• [Problem to solve] Rewrite the records below with every "series" changed to "data series" and nothing else altered. Omit the pictures from your output.

START Information

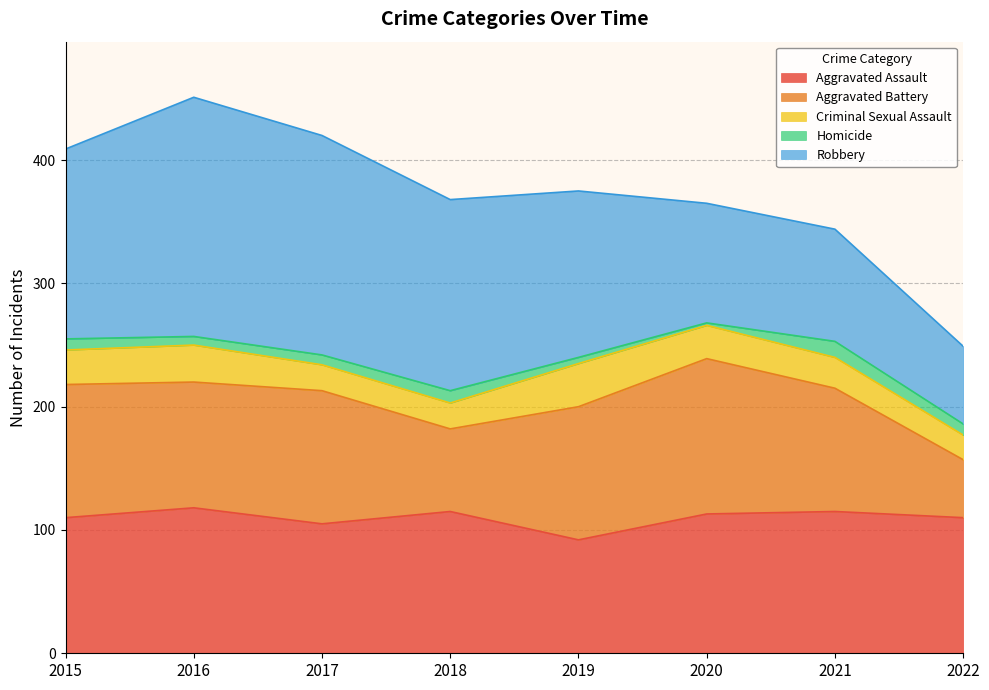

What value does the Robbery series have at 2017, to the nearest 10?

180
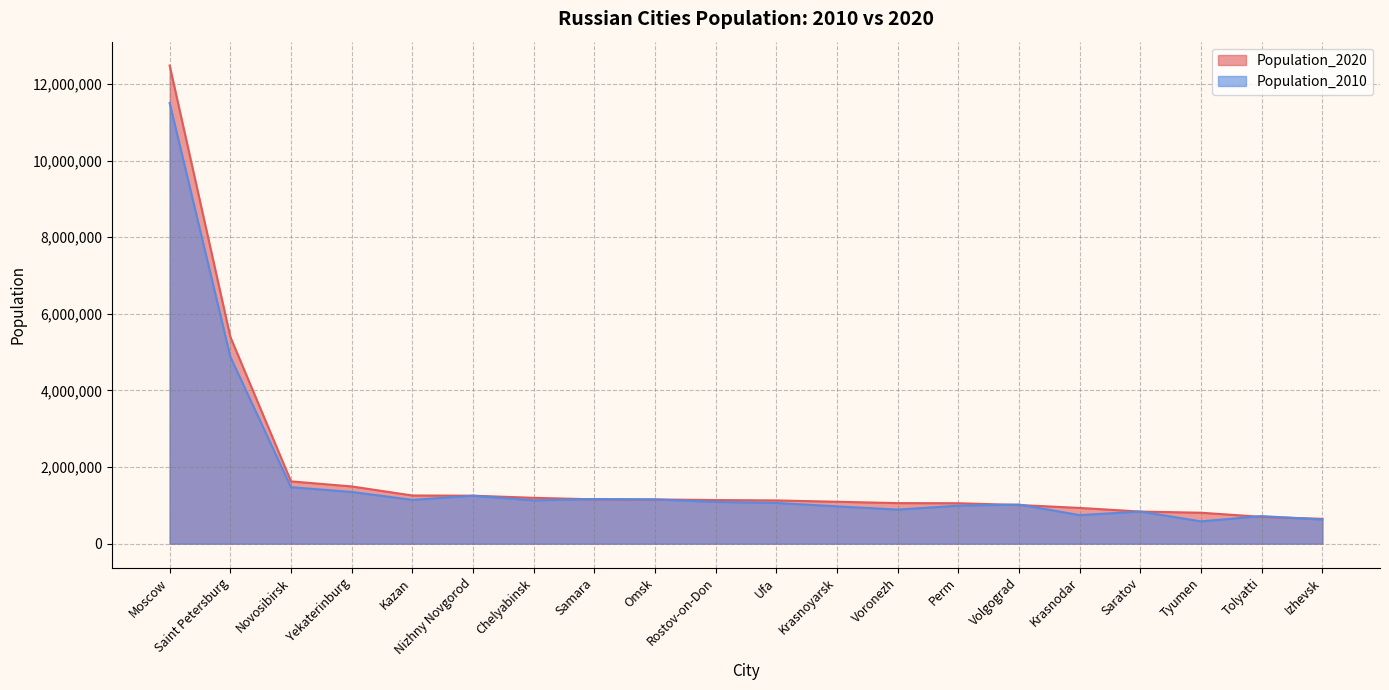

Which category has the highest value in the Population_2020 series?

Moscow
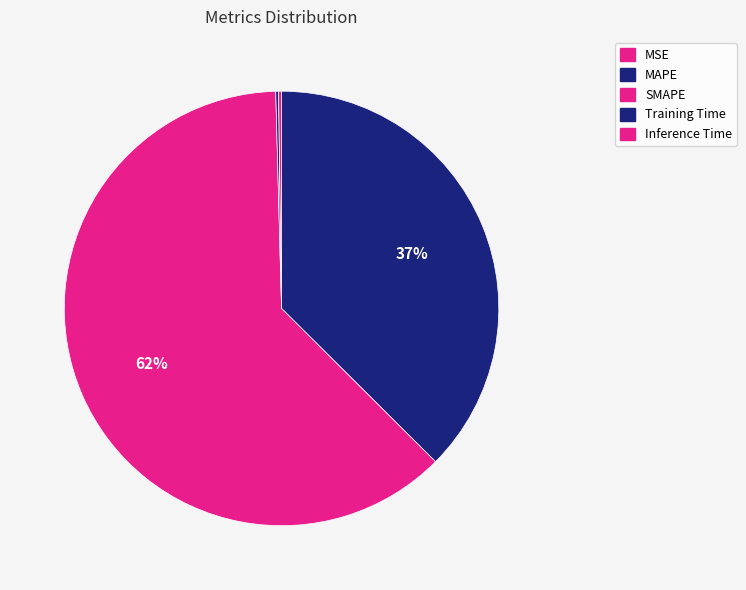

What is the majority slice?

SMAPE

END Information

• [Solution]
What value does the Robbery data series have at 2017, to the nearest 10?

180

Which category has the highest value in the Population_2020 data series?

Moscow

What is the majority slice?

SMAPE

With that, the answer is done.